As we can observe from the graphs, the overall distribution of scores has a downward trend, and it has become more left-leaning after the pandemic. The finance apps score of 5 seems to have fallen while the app score of 0 has seen a rise.

t-test

Additionally, we also used a t-test to assist in checking whether the mean value of the Finance app score has changed before and after the pandemic.

before_finance <- before %>%
  filter(Primary_Genre == "Finance")
after_finance <- after %>%
  filter(Primary_Genre == "Finance")

t.test(before_finance$Current_Version_Score,after_finance$Current_Version_Score,var.equal = FALSE)
## 
##  Welch Two Sample t-test
## 
## data:  before_finance$Current_Version_Score and after_finance$Current_Version_Score
## t = 44.329, df = 32526, p-value < 2.2e-16
## alternative hypothesis: true difference in means is not equal to 0
## 95 percent confidence interval:
##  0.8987343 0.9818865
## sample estimates:
## mean of x mean of y 
##  2.443152  1.502842

As observed from the results of the t-test, the p-value is less than 0.05. Hence, we can reject the invalid hypothesis and accept the alternative hypothesis, and conclude that there is a significant difference between the overall mean of app scores for the Finance class before and after the pandemic.

Conclusion

While exploring the Apple App Store and Google Playstore datasets, we have found out that while the games category tops in Apple App Store and the Education apps tops in Google Playstore and music apps were the only common category in which Apple App Store overruled. Next, we observed a relative decrease in the prices for apps in each category. We also found that google developed apps had higher user ratings on the Apple platform.

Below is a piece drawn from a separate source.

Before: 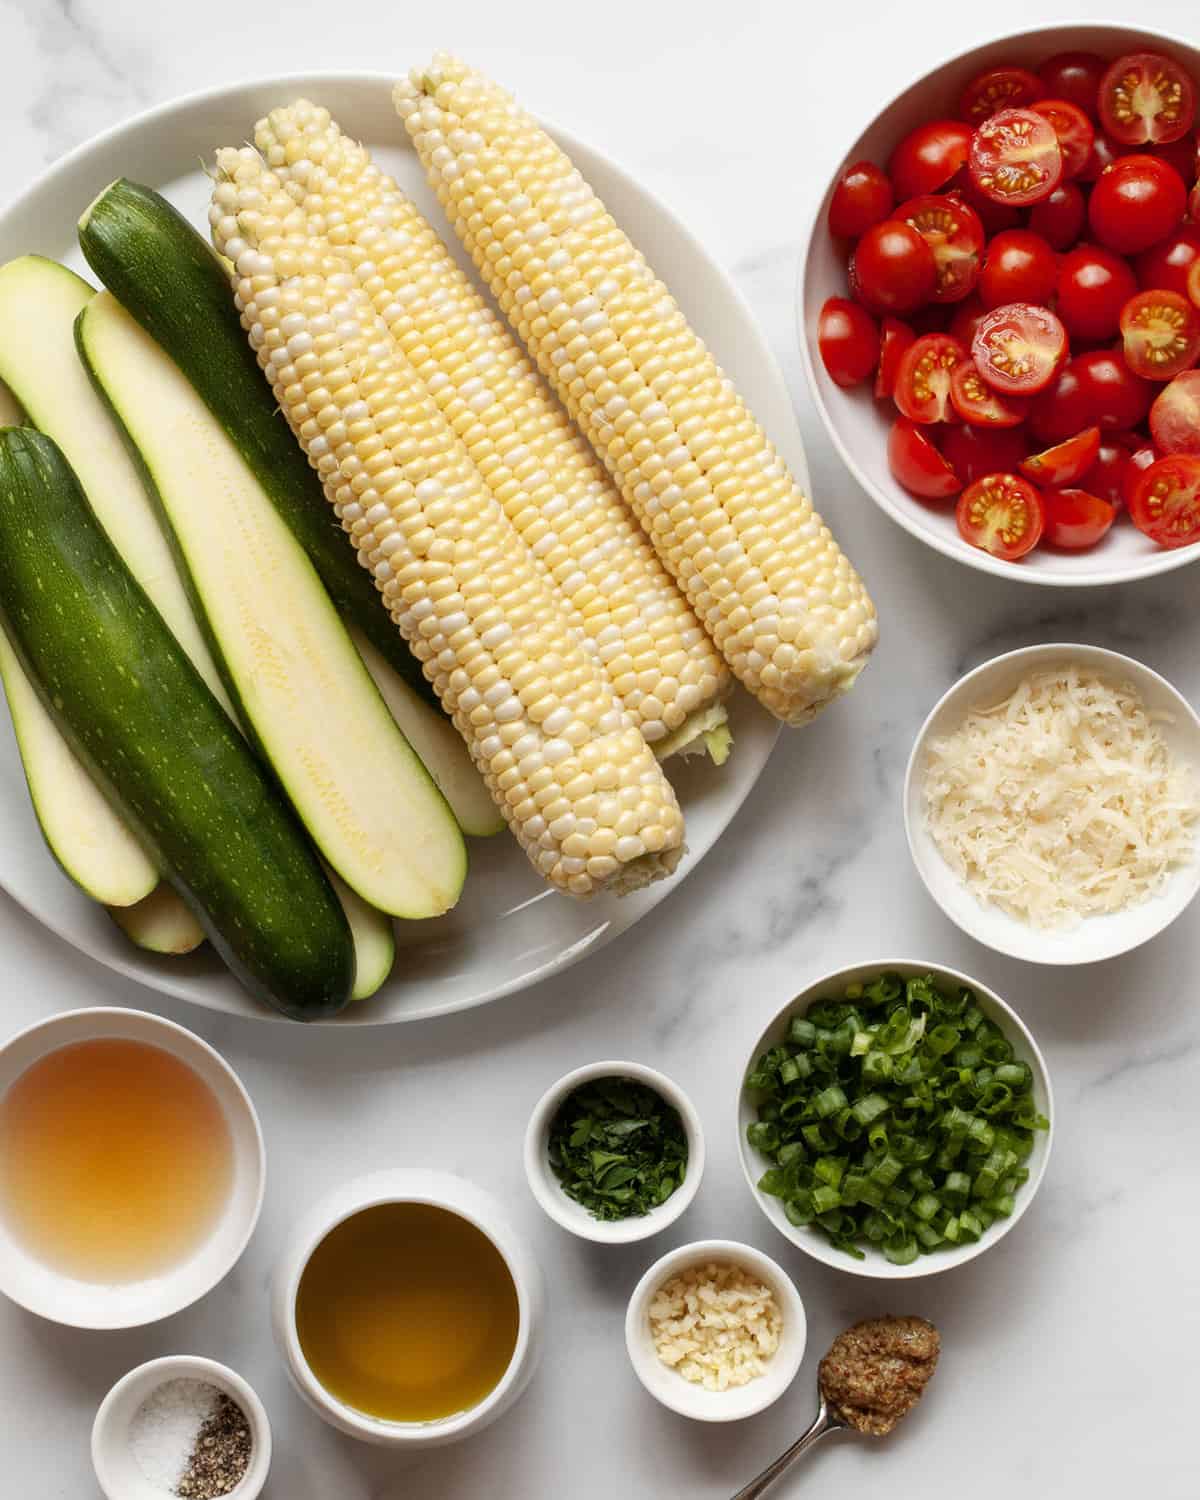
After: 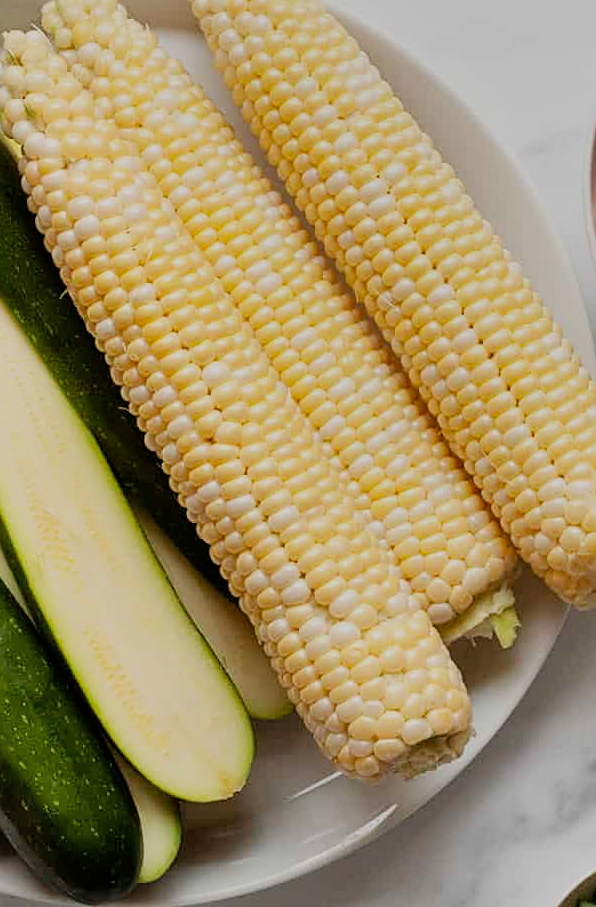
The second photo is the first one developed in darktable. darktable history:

The changes in-app characteristics of various categories in the Apple App Market before and after the pandemic were often analyzed using the bar chart, heat map, and density map. It is clear that the number of Shopping and Food & Drink apps have increased significantly after the outbreak. While the app reviews for sports-related apps have drastically declined, that graphic design and related apps have significantly soared. Finally, the results of the two-sample T-test revealed that there was a significant difference between the average of Finance-related apps post-pandemic and pre-pandemic, and the score dropped.

For future work, using the same datasets, we would like to explore the trends and features specific to social media networking apps and their differences based on the platform (Apple App Store and Google Playstore). Additionally, we would like to examine deeper on games apps. Our first approach for this project was to do research on how Covid-19 affects people’s lifestyles when we have more time while staying at home. However, we had a hard time finding the raw data of the two approaches. By examining games and video apps, we could possibly come up with more visualizations and more research questions.